To be sure, some substances can be harmful even when ingested at low concentrations. The Environmental Protection Agency, for example, says that public water supplies shouldn’t have arsenic exceeding ten parts per billion. But arsenic is one of the more toxic substances to which humans are regularly exposed. Are ingested phthalates anywhere near this category? The research is somewhat murky. For example, a 2014 report to the Consumer Product Safety Commission cited by Rabin notes that the various studies examining the effects of phthalates on humans (particularly fetuses) and animals don’t yield a fully coherent story about which phthalates are harmful and why, with different studies pointing in different directions. A 2009 review of the literature conducted by Michael Kamrin, an emeritus toxicologist at the University of Michigan who has worked for various state and local governments and who was a science adviser to the Michigan legislature, presented a more skeptical summary of the research. Published in the Journal of Toxicology and Environmental Health, Part B: Critical Reviews, its abstract read, in part, “Analysis of all of the available data leads to the conclusion that the risks are low, even lower than originally thought, and that there is no convincing evidence of adverse effects on humans.” Of the Times article, Kamrin told me in an email, “Unfortunately I do not think it is a positive contribution to public health.”

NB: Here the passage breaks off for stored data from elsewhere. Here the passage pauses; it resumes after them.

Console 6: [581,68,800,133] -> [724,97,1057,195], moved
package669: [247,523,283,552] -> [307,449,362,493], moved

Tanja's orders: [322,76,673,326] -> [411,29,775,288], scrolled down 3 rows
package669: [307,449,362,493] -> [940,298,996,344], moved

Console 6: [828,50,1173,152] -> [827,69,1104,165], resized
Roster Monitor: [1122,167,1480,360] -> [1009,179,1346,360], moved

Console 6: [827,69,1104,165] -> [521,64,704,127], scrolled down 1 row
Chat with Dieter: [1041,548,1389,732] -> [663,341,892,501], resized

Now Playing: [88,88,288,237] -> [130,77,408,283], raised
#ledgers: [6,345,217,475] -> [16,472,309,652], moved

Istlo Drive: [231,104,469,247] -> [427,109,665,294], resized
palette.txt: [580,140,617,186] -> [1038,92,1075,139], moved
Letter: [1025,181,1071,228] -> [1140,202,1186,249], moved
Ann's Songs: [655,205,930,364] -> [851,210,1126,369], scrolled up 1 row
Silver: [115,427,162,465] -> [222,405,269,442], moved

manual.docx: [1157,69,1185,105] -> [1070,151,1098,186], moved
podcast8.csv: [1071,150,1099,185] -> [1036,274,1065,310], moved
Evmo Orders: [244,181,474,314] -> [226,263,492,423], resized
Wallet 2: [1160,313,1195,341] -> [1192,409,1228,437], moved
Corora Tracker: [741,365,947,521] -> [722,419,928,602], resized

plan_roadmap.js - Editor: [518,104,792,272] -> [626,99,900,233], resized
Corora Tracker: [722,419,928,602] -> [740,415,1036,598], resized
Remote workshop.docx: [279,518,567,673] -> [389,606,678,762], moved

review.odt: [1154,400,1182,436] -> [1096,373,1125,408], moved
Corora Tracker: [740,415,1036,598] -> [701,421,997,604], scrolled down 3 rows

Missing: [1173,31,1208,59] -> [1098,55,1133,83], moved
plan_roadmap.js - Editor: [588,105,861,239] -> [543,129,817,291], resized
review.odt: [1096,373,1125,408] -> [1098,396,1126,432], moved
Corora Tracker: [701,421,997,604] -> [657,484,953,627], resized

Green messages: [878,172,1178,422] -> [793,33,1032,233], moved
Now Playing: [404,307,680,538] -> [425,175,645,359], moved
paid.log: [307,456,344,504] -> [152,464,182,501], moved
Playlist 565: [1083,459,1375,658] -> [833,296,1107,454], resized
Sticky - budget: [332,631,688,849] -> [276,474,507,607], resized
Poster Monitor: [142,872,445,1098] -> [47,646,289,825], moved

And yet this doesn’t necessarily mean the presence of phthalates in foods at parts-per-billion concentrations isn’t harmful. But that’s an argument that needs to be made carefully, especially in light of how much false information is floating around about public health. I did reach out to a couple phthalate experts. Robin Whyatt of Columbia University, who has studied maternal and fetal phthalate exposure, said she didn’t want to comment on the study since she hadn’t read it. She referred me to Antonia Calafat, a CDC researcher, who replied through a spokeswoman that she couldn’t comment on the study itself, but that “the detection of phthalates in processed foods at levels higher than those in people is consistent with previous research because of the ubiquity of phthalates in the environment, including materials used for food production (e.g., some plastics).”
To Schwarcz, the Times article was part of a broader, unfortunate trend in how many outlets talk about these sorts of substances. “It’s not unique,” he said. “These days we see so many articles about chemicals in our food with the word chemical being used as a synonym for toxin or poisonous, which is already really disturbing to any of us who practice science. Because chemicals are just the building blocks of the universe.”